Se volvió hacia su nuera, que solía suscribir sus opiniones, mientras que Madame Antoinette, más por cuestiones de estrategia que por convicción, generalmente se ponía de parte del cónsul. De esta manera, las dos generaciones, en chassé croisé, se daban las manos.

—Es usted muy bueno, papá —dijo la consulesa—.Tony se esforzará en convertirse en una mujercita inteligente y eficiente… ¿Han llegado ya los chicos del colegio? —preguntó a Ida.
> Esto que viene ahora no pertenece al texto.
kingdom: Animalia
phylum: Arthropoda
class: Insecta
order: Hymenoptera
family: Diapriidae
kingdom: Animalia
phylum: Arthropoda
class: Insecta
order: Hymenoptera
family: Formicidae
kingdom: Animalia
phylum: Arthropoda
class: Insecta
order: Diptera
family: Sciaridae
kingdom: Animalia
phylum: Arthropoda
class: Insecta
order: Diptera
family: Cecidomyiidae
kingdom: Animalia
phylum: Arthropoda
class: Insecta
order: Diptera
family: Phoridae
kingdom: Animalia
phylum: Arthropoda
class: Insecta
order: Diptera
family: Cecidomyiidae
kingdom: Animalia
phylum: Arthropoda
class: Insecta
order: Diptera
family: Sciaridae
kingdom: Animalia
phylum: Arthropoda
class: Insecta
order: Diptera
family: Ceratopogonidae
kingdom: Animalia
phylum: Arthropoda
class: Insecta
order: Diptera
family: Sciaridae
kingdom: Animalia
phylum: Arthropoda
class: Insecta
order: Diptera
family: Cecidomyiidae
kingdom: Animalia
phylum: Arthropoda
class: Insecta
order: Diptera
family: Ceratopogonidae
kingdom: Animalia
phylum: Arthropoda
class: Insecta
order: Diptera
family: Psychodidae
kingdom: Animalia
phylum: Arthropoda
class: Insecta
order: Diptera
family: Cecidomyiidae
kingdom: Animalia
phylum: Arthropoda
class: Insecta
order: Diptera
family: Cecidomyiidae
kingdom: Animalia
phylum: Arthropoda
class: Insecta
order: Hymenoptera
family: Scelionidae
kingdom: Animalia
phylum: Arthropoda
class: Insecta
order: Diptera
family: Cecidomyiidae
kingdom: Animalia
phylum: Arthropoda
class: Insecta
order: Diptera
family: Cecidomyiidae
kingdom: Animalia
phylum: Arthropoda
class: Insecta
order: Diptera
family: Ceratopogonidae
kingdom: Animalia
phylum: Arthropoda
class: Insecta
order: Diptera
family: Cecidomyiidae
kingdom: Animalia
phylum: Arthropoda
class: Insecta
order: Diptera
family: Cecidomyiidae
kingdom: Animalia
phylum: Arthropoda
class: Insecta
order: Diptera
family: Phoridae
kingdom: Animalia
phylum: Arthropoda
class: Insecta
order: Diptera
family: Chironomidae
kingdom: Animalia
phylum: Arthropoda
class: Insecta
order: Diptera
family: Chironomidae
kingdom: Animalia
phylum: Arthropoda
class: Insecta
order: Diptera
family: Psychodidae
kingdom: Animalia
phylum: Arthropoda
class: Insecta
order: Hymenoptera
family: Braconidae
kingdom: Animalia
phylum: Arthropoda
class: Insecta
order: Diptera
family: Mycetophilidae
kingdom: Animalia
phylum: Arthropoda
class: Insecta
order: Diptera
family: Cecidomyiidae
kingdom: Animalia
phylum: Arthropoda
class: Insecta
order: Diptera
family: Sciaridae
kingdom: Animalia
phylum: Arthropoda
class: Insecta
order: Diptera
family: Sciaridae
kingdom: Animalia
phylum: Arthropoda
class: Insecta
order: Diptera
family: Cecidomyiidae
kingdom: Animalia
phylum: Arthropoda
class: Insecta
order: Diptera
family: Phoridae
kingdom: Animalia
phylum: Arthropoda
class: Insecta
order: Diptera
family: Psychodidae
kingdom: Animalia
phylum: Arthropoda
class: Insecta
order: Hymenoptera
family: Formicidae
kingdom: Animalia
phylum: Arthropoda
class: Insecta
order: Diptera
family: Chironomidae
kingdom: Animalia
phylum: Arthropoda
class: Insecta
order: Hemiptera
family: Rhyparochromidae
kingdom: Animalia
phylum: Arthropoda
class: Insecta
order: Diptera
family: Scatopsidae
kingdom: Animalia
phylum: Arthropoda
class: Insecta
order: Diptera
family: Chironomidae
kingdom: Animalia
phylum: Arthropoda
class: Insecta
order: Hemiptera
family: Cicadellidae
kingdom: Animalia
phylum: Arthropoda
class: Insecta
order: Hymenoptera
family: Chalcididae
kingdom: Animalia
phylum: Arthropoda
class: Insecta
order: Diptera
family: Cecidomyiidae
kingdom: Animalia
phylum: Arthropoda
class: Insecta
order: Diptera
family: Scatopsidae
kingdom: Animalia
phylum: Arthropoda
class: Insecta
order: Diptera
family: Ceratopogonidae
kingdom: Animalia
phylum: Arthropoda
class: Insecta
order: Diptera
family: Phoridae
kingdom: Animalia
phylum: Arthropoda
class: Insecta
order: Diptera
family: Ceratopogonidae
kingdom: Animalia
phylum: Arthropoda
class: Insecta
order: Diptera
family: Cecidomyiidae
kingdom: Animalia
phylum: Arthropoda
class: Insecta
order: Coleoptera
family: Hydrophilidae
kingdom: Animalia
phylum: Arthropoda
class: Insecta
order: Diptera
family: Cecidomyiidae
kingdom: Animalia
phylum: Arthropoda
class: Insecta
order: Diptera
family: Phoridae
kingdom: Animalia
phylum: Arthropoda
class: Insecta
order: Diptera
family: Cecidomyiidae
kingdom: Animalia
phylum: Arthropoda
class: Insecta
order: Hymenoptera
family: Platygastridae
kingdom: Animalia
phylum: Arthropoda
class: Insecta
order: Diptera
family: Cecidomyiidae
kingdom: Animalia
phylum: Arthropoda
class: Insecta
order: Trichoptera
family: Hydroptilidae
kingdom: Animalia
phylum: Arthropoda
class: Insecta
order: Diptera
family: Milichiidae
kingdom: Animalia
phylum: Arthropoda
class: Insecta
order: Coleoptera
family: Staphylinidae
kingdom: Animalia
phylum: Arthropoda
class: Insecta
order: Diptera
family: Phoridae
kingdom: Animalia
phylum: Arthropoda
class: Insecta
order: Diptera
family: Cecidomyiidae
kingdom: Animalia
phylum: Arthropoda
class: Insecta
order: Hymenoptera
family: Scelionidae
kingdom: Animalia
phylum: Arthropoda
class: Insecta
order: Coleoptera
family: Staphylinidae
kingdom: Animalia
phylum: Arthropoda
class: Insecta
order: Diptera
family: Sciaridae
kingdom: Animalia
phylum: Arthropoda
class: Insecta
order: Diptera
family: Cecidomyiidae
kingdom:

Pero Tony, quien, desde las rodillas del abuelo, miraba por el espejuelo móvil de la ventana, exclamó casi al mismo tiempo:

—Tom y Christian están subiendo por la Johannisstrasse… y el señor Hoffstede… y el doctor…

Las campanas de la Marienkirche comenzaron a tocar juntas —«Dang… ding, ding, dung…»— con bastante poco ritmo, con lo cual no se reconocía muy bien la melodía; eso sí, con gran solemnidad. Y mientras la campana grande informaba alegre y majestuosamente de que eran las cuatro de la tarde, la campanilla de la puerta de abajo empezó a resonar en el vestíbulo, y, en efecto, eran Tom y Christian, que llegaban con los primeros invitados: Jean Jacques Hoffstede, el poeta, y el doctor Grabow, el médico de la familia[…].

Thomas Mann: Buddenbrooks, traducción: Isabel García Adánez, Edhasa, Barcelona, 2008, pp. 10-13.